In the year 1941, the dreaded armies of Adolph Hitler were marching with astonishing speed toward the city of Leningrad—known today by its historic name, St. Petersburg.
Knowing how little protection there was between them and the German army, the staff of the famous Heritage Museum worked around the clock to try and protect their priceless paintings and sculptures. Their plan was to try and transport all of it to a safe place.
On July 1st, the director of the museum stood weeping at the train station platform as three trains—loaded with these treasures—prepared to leave for the Russian heartland. Not even the conductors knew the final destination of those railcars.
Two of the trains make it out. The third one didn’t. The German army surrounded the city and trapped 2 ½ million people there. For the next several months the conditions in Leningrad were appalling. Hunger and deprivation was everywhere.
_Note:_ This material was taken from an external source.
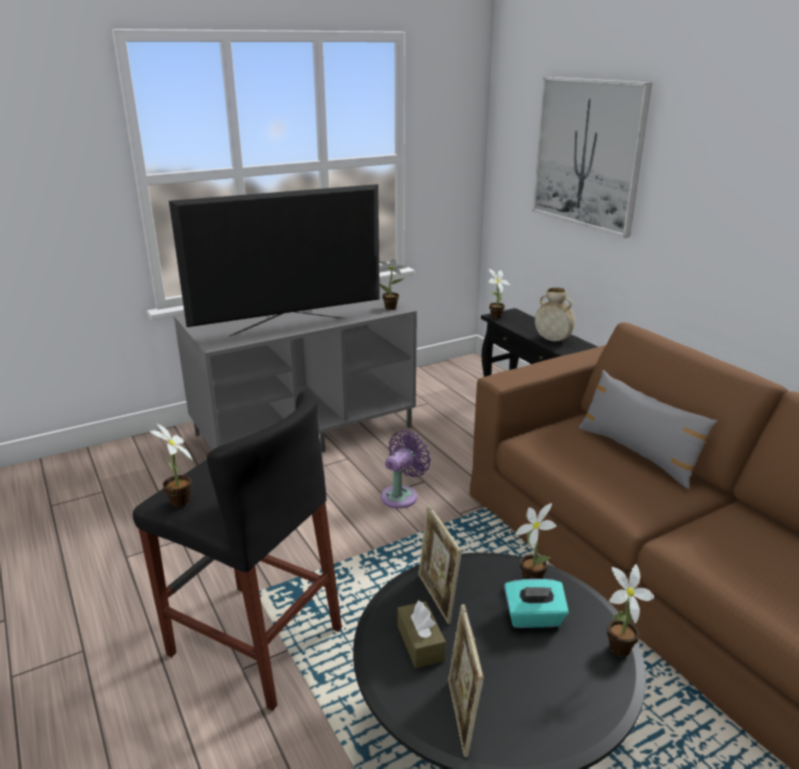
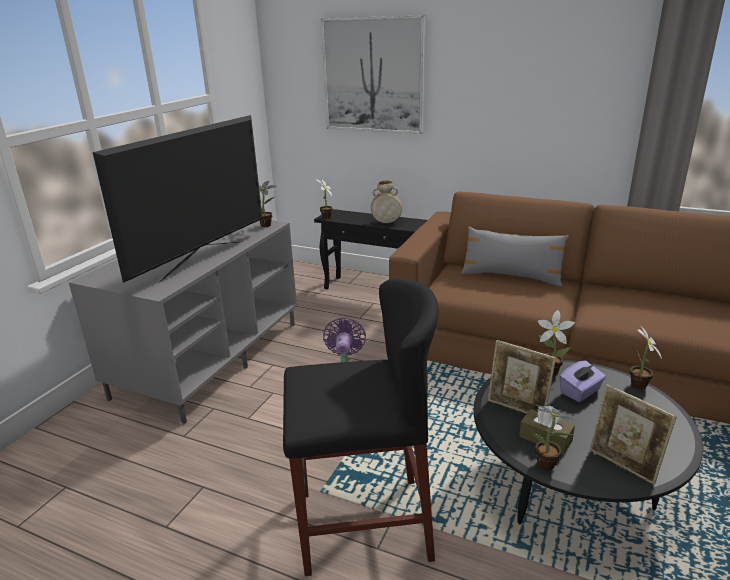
camera: 35 degrees left, 0 degrees up
(179, 503) = (327, 416): potted plant -> potted plant (548, 466)
(534, 618) = (580, 392): turquoise tissue box -> purple tissue box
The museum kept its doors open, believing that the citizens still needed a diversion from the poverty and pain of their occupation. There were only a few, minor paintings that remained, but the building itself was a work of art. The people came in large numbers.
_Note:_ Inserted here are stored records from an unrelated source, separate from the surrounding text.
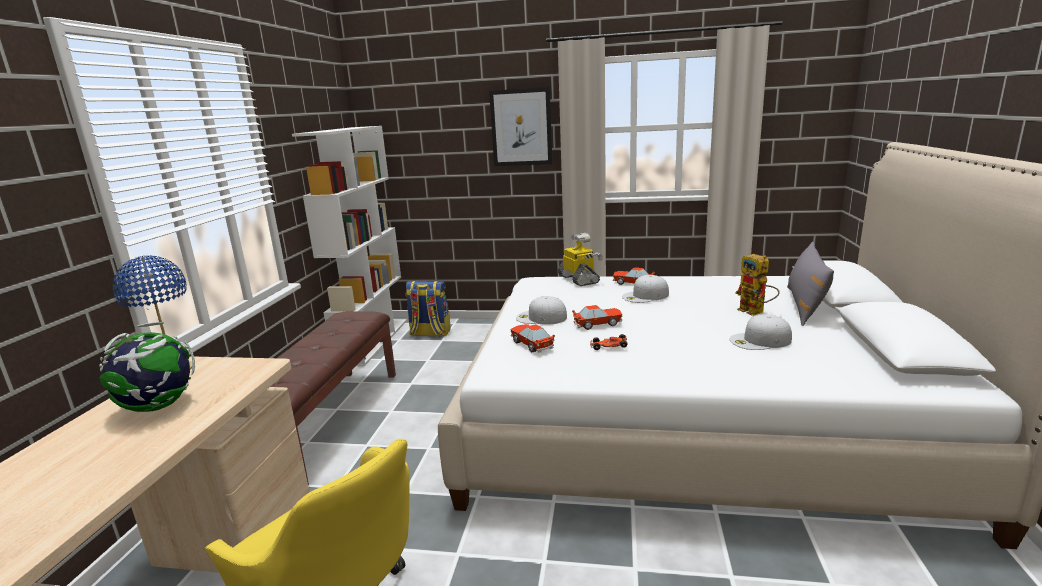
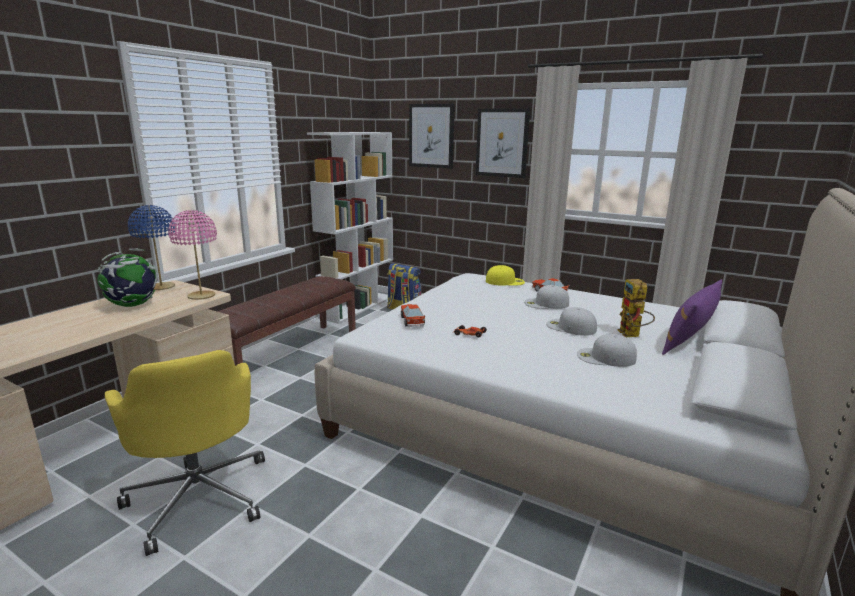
camera: 20 degrees right, 0 degrees up
(251, 371) = (201, 296): none -> pink table lamp
(433, 126) = (431, 136): none -> picture
(540, 317) = (441, 304): white cap -> white cap (570, 327)
(579, 279) = (505, 281): toy robot -> yellow cap
(598, 324) = (481, 317): toy car -> none
(805, 305) = (689, 339): grey pillow -> purple pillow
Finally the day came when the Heritage Museum, itself, was in danger. Bombs were falling on the city and the building was being damaged. The museum enlisted war-weary soldiers and citizens to help shovel the debris out of the museum.
When the siege ended, the museum wanted to find a way to thank those volunteers for what they had done. Enter Pavel Dubchevski. Dubchevski was the long-time tour guide of the museum. He lead those volunteers through a most unusual tour of the museum. Every empty frame on those walls, he would stop and describe the work of art that used to hang there. It was remarkable that he had committed those works to his memory in such a way that he could describe them in such richness that years later those volunteers would recall how vivid and powerful his descriptions were. So much so that they claimed that they could almost see the works there.
The church needs people with Pavel’s kind of imagination. People who can create a vision of hope for those who can’t see it. People who know the source of hope so completely that they can conjure the full image and display it to anyone who needs it.
There is a word for that kind of person—Evangelist.
Kristin Clark-Banks is the pastor of Forest Hills UMC.